Dom was unflappable, she saw. He had that quality—the elusive "it" that some athletes and celebrities had—that her brother had not. The "it" that separated the pros from the amateurs, and the elite from the very good.
Her heart almost stopped when Dom, who'd gone to slow the puck down for his defense, was caught out of a position when the puck caromed off the boards at an odd angle. Number 16 in white streaked in, grabbed the puck and took a shot. Dom launched himself towards the crease, leading with his stick, and knocked it aside inches from the goal line. Relief flooded through her as she and Dee both jumped up to cheer.

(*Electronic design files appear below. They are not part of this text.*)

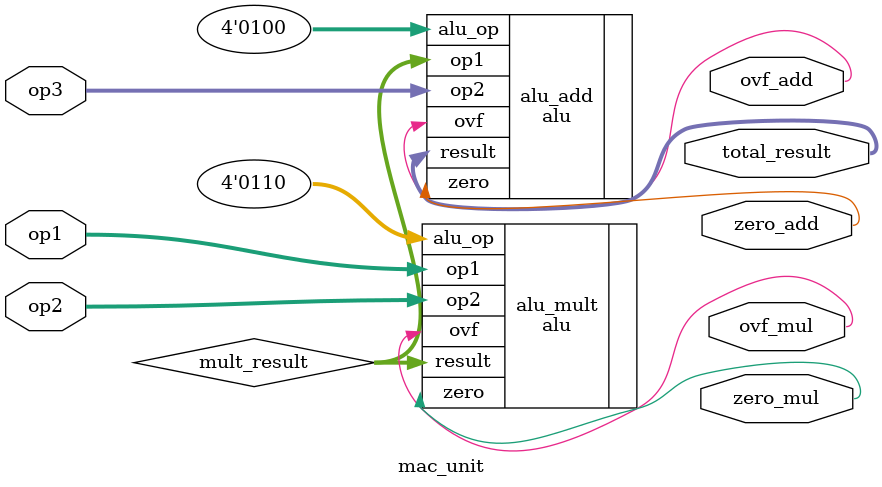
<source format=v>

module mac_unit (
    input  wire [31:0] op1,          // Πρώτη είσοδος (πολλαπλασιαστέος)
    input  wire [31:0] op2,          // Δεύτερη είσοδος (πολλαπλασιαστής/βάρος)
    input  wire [31:0] op3,          // Τρίτη είσοδος (πόλωση/bias)
    output wire [31:0] total_result, // Τελικό αποτέλεσμα MAC
    output wire        zero_mul,     // Ενεργό αν αποτέλεσμα πολ/σμού = 0
    output wire        zero_add,     // Ενεργό αν αποτέλεσμα πρόσθεσης = 0
    output wire        ovf_mul,      // Ενεργό αν υπερχείλιση στον πολ/σμό
    output wire        ovf_add       // Ενεργό αν υπερχείλιση στην πρόσθεση
);

    //--------------------------------------------------------------------------
    // Σταθερές για κωδικούς λειτουργίας ALU
    //--------------------------------------------------------------------------
    localparam [3:0] ALUOP_MULT = 4'b0110;  // Πολλαπλασιασμός
    localparam [3:0] ALUOP_ADD  = 4'b0100;  // Πρόσθεση

    //--------------------------------------------------------------------------
    // Ενδιάμεσα σήματα
    //--------------------------------------------------------------------------
    wire [31:0] mult_result;  // Αποτέλεσμα πολλαπλασιασμού

    //--------------------------------------------------------------------------
    // ALU 1: Πολλαπλασιασμός (op1 * op2)
    //--------------------------------------------------------------------------
    alu alu_mult (
        .op1    (op1),
        .op2    (op2),
        .alu_op (ALUOP_MULT),
        .zero   (zero_mul),
        .result (mult_result),
        .ovf    (ovf_mul)
    );

    //--------------------------------------------------------------------------
    // ALU 2: Πρόσθεση (mult_result + op3)
    //--------------------------------------------------------------------------
    alu alu_add (
        .op1    (mult_result),
        .op2    (op3),
        .alu_op (ALUOP_ADD),
        .zero   (zero_add),
        .result (total_result),
        .ovf    (ovf_add)
    );

endmodule

</source>
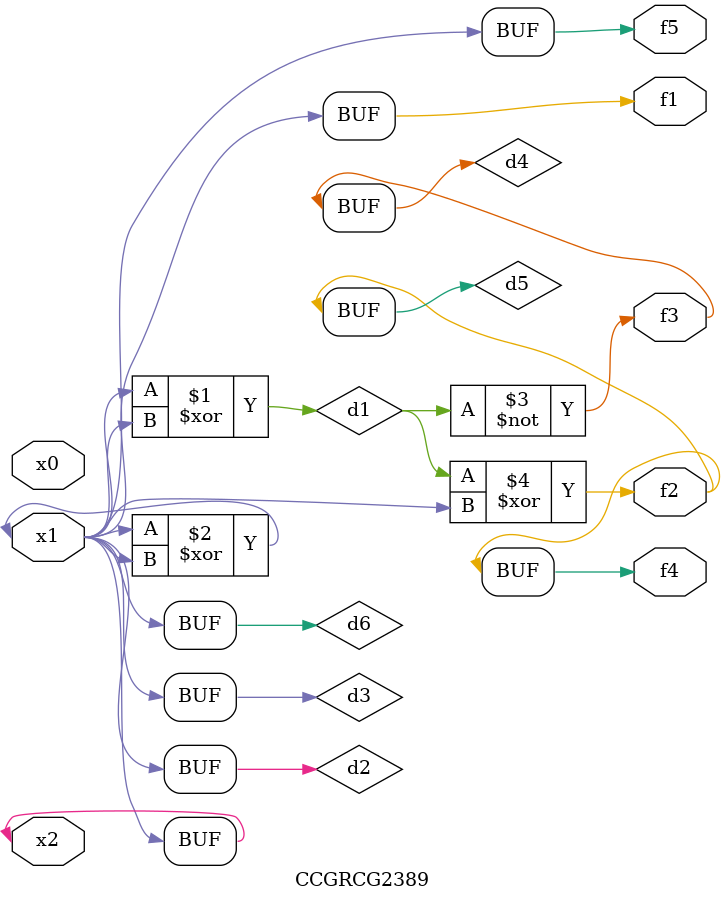
<source format=v>
module CCGRCG2389(
	input x0, x1, x2,
	output f1, f2, f3, f4, f5
);

	wire d1, d2, d3, d4, d5, d6;

	xor (d1, x1, x2);
	buf (d2, x1, x2);
	xor (d3, x1, x2);
	nor (d4, d1);
	xor (d5, d1, d2);
	buf (d6, d2, d3);
	assign f1 = d6;
	assign f2 = d5;
	assign f3 = d4;
	assign f4 = d5;
	assign f5 = d6;
endmodule

</source>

She glanced up at the clock and saw just over half the period remained to be played. I'll never make it, she thought.
x-x-x-x
Dom rose from his crouch as the light went on for a television time-out. He dropped his glove on top of the net, grabbed his water bottle and squeezed, drenching himself and catching whatever happened to make it into his mouth. He glanced up at the scoreboard but didn't take anything in besides the time, and even that hardly registered.
Karl skated over, tapped his pads, and swapped him two full bottles for the empties. He said nothing—no one but the coach spoke to Dom during games, especially games like this—and skated back.
Dom stared up into the stands, noting the crowd but not seeing individuals. As his gaze traveled up the rows in the lower bowl, a splash of red drew his attention and he recognized the taller woman from the coffee shop. He couldn't see if Lani was there, and was surprised to find himself hoping that she was. Then the couple in front of the red-head—Deanne, he recalled—got up and there she was.
She was leaning forward in her seat and staring up at the scoreboard.